Peter Atherton
- Atherton in 2026

Personal information
- Date of birth: 6 April 1970 (age 56)
- Place of birth: Wigan, England
- Positions: Defender; midfielder;

Team information
- Current team: Wigan Athletic (assistant coach)

Senior career*
- Years: Team / Apps / (Gls)
- 1988–1991: Wigan Athletic / 149 / (1)
- 1991–1994: Coventry City / 114 / (0)
- 1994–2000: Sheffield Wednesday / 216 / (9)
- 2000–2005: Bradford City / 94 / (3)
- 2001: → Birmingham City (loan) / 10 / (0)
- 2005–2008: Halifax Town / 14 / (0)
- Total:  / 598 / (13)

International career
- 1991: England U21 / 1 / (0)

Managerial career
- 2003: Bradford City (joint caretaker)

= Peter Atherton (footballer) =

English footballer (born 1970)

Peter Atherton (born 6 April 1970) is an English football coach and former professional player.
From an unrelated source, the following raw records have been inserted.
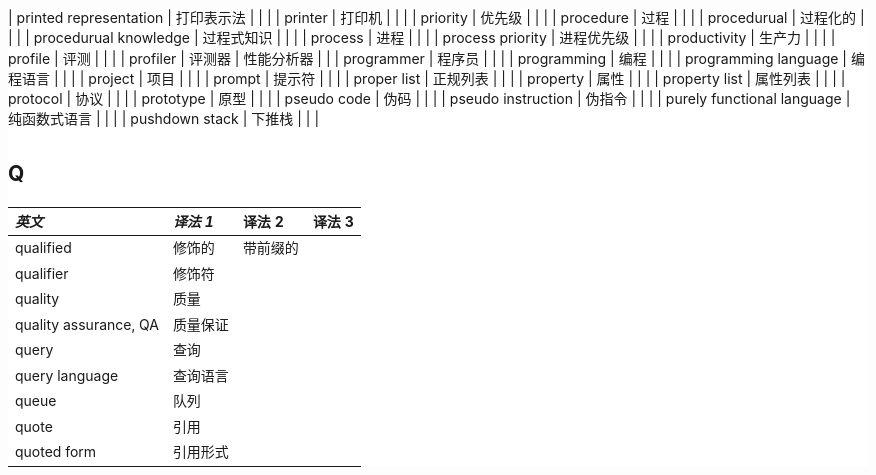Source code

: | printed representation       | 打印表示法  |         |      |
| printer                      | 打印机    |         |      |
| priority                     | 优先级    |         |      |
| procedure                    | 过程     |         |      |
| procedurual                  | 过程化的   |         |      |
| procedurual knowledge        | 过程式知识  |         |      |
| process                      | 进程     |         |      |
| process priority             | 进程优先级  |         |      |
| productivity                 | 生产力    |         |      |
| profile                      | 评测     |         |      |
| profiler                     | 评测器    | 性能分析器   |      |
| programmer                   | 程序员    |         |      |
| programming                  | 编程     |         |      |
| programming language         | 编程语言   |         |      |
| project                      | 项目     |         |      |
| prompt                       | 提示符    |         |      |
| proper list                  | 正规列表   |         |      |
| property                     | 属性     |         |      |
| property list                | 属性列表   |         |      |
| protocol                     | 协议     |         |      |
| prototype                    | 原型     |         |      |
| pseudo code                  | 伪码     |         |      |
| pseudo instruction           | 伪指令    |         |      |
| purely functional language   | 纯函数式语言 |         |      |
| pushdown stack               | 下推栈    |         |      |


## Q

| *英文*                  | *译法 1* | 译法 2 | 译法 3 |
| :-------------------- | :----- | :--- | :--- |
| qualified             | 修饰的    | 带前缀的 |      |
| qualifier             | 修饰符    |      |      |
| quality               | 质量     |      |      |
| quality assurance, QA | 质量保证   |      |      |
| query                 | 查询     |      |      |
| query language        | 查询语言   |      |      |
| queue                 | 队列     |      |      |
| quote                 | 引用     |      |      |
| quoted form           | 引用形式   |      |      |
His currently assistant manager of Wigan Athletic.

As a player, he was a defender who notably played in the Premier League for Coventry City, Sheffield Wednesday and Bradford City. Notably, Peter Atherton made the most Premier League appearances of any player in the 1990s, with 293 in total. He also played in the Football League for Wigan Athletic and Birmingham City before finishing his career with non-league Halifax Town. He was capped once at England U21 level.

Since retirement he has worked as assistant manager of Halifax Town before returning to Wigan Athletic as a youth team coach. He was appointed assistant manager of Barrow and later followed manager Ian Evatt to Bolton Wanderers.

==Early life==
Atherton was born in Wigan, Greater Manchester.

== Playing career ==
Most famous for captaining Sheffield Wednesday, Atherton started his career at hometown club Wigan Athletic as a trainee and spent three years there before attracting the attention of Coventry City. Atherton scored his first Premier League goal on 27 November 1994 – a "freakishly spectacular 40-yard" volley for Wednesday in the televised 1-1 draw at Aston Villa. Atherton was lured away from Wednesday by Bradford City after relegation on the Bosman ruling where he also spent a spell on loan at Birmingham City. Birmingham reached the League Cup final, however, Atherton was unable to play as he was cup-tied. After being released by Bradford on a free transfer he finished his career at Halifax Town, where injury forced him to retire from professional football after playing only 14 games for the club, but came out of retirement because of Halifax's injury crisis and was named as a substitute for their home game against Grays Athletic on 16 October 2007.

== Coaching career ==
In June 2007, Atherton was appointed assistant manager of Halifax Town, replacing Wayne Jacobs. He had previously been coaching in Wigan Athletic's youth set-up.

He became assistant manager at Barrow in July 2018.

On 1 July 2020, he was appointed as the assistant head coach of Bolton Wanderers, following Barrow head coach Ian Evatt to the University of Bolton Stadium. After the departure of Director of football Tobias Phoenix on 11 December Atherton's role was changed from Assistant head coach to assistant manager. On 22 January 2025, Evatt left by mutual consent — with Atherton leaving his role as well.

In February 2026, he became an assistant coach at Wigan Athletic.